The declining fish populations is considered a harbinger of the health of the Sacramento-San Joaquin River Delta, which drains 61,000 square miles, or 42 percent of California's land area, and collects and filters water used by 26 million Californians. "It's just really dramatic. We looked at that and said, 'Wow, this isn't good,"' said biologist Chuck Armor of the California Department of Fish and Game, one of the scientists aboard the Scrutiny. Armor manages the ecological program that is trying to decipher the many clues about the delta's health. His job is to help identify the problems for six federal and three state agencies that all have a stake in the estuary's health. A scientific report is due in December.
Some of the answers may be as obvious as water hyacinth, one of the exotic weeds that would clog the channel were it not for herbicides sprayed onto the water. The water hyacinth is one of more than 200 foreign species that have invaded the delta, including a toxic blue-green algae, a spiny zooplankton that may be replacing more beneficial species, and tiny clams that filter the water and compete with fish for food.

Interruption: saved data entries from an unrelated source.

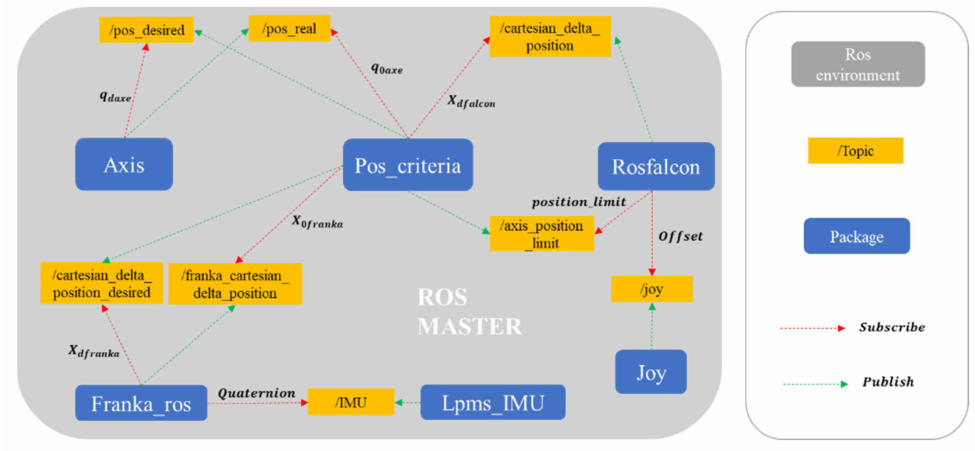
Figure 5. Data exchange of the platform in ROS environment.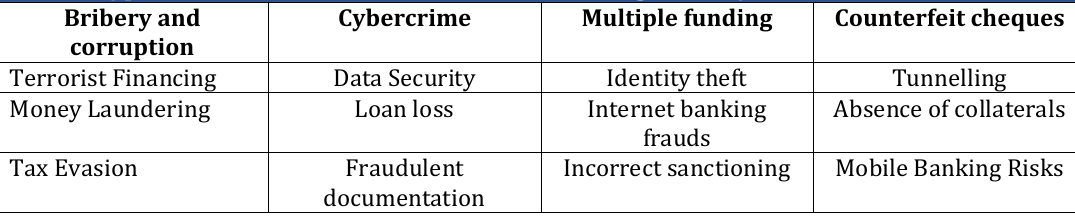
Table 1: Types of Frauds Prevalent in the Indian Banking Industry Bribery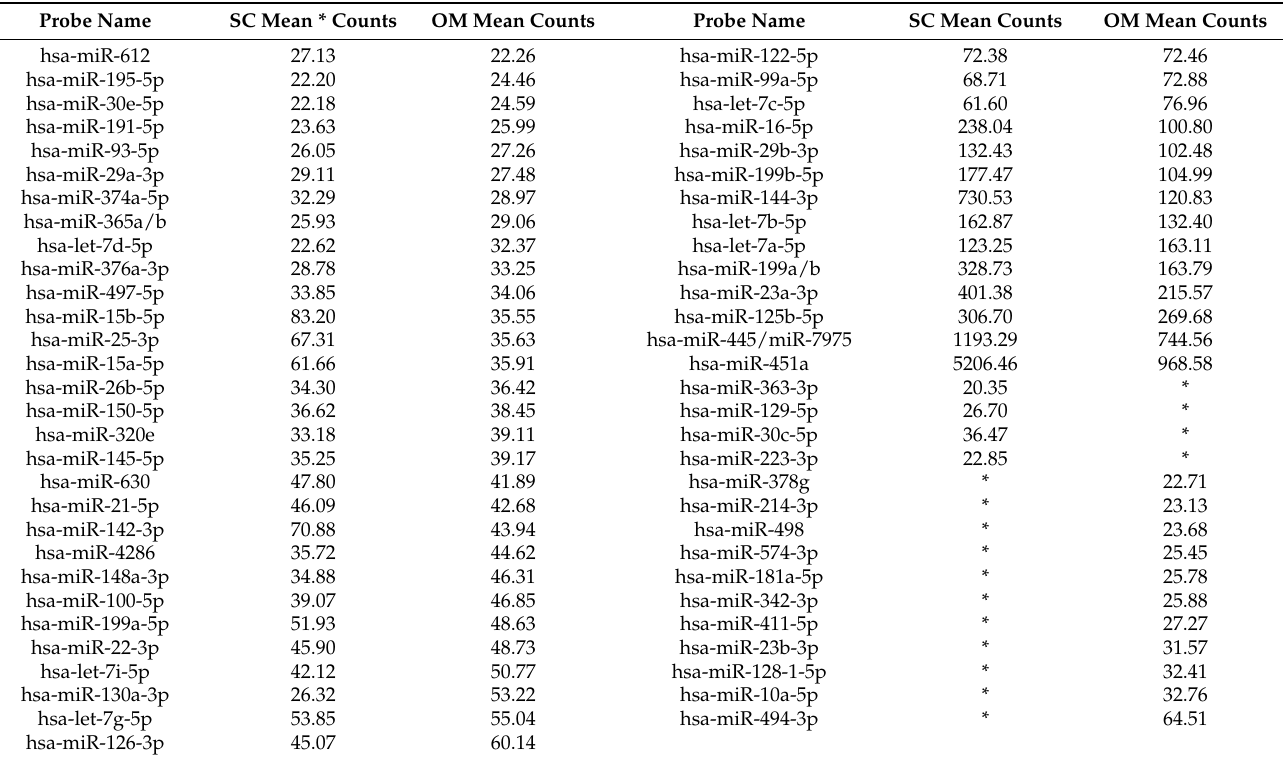
* Mean values represent normalized data from three biological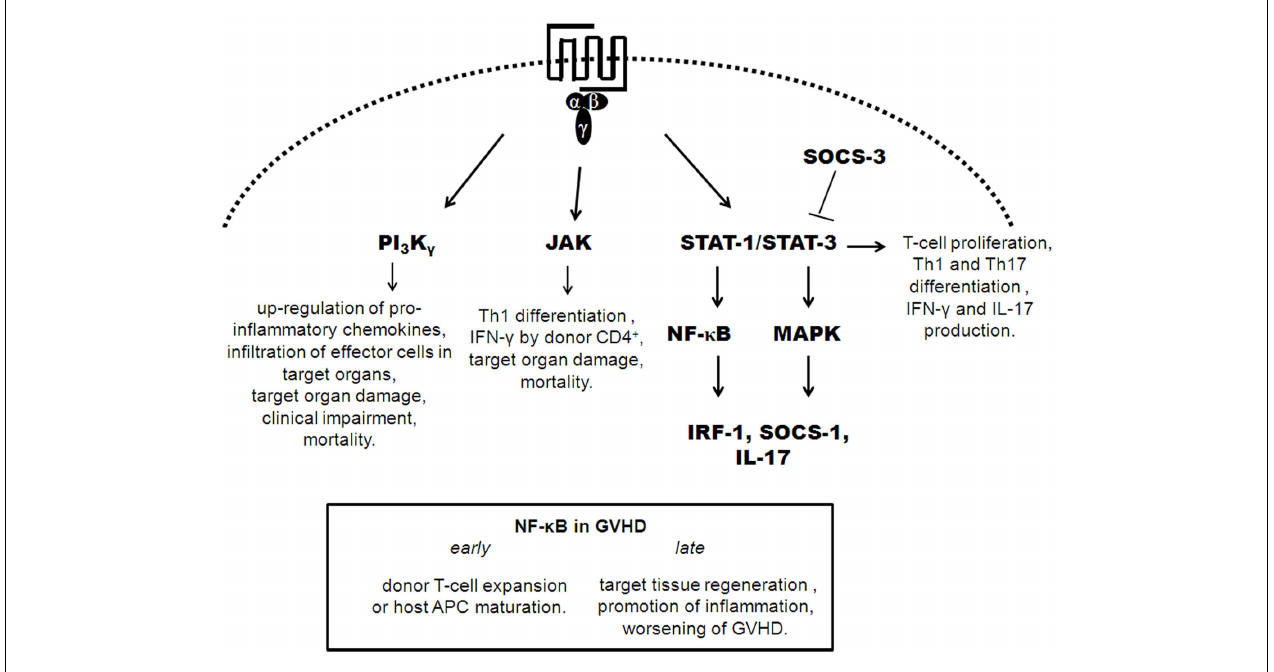
activation preceded the activation of NF- κ B and MAP kinases with the subsequent expression of IRF-1, SOCS-1, and IL-17. NF- κ B has a dual role in development of GVHD, depending of phase of it expression. STAT-3 phosphorylation acts as a promoter of GVHD inflammation and is regulated by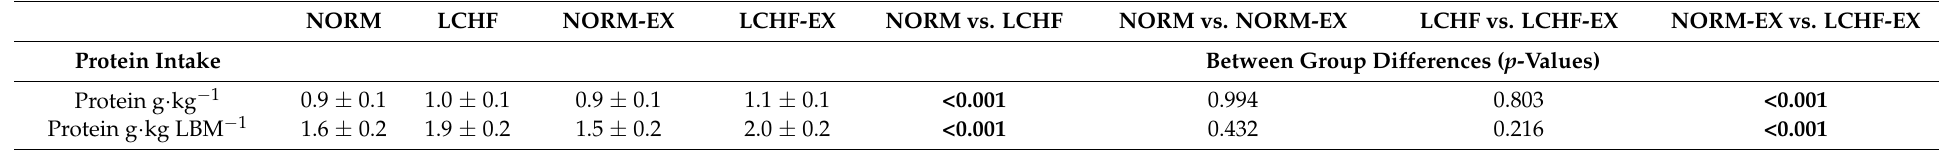
Table 6. Average protein intake in grams per kilogram of body weight and gram per kilogram of Lean Body Mass (LBM) during the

Visible over the levees that line the ship canal are fields where farmers are using new pesticides that are safer for humans but may be more harmful for fish. Beside those fields are new subdivisions where runoff from lawns and parking lots adds to what longtime delta environmentalist Bill Jennings calls "a chemical sea." "We are at a critical threshold," said Jennings, who until recently headed the Deltakeeper environmental watchdog organization. "We are going to make decisions within the next year that are either going to fix the delta, or we are going to use it essentially as a way station to transport water to Southern California."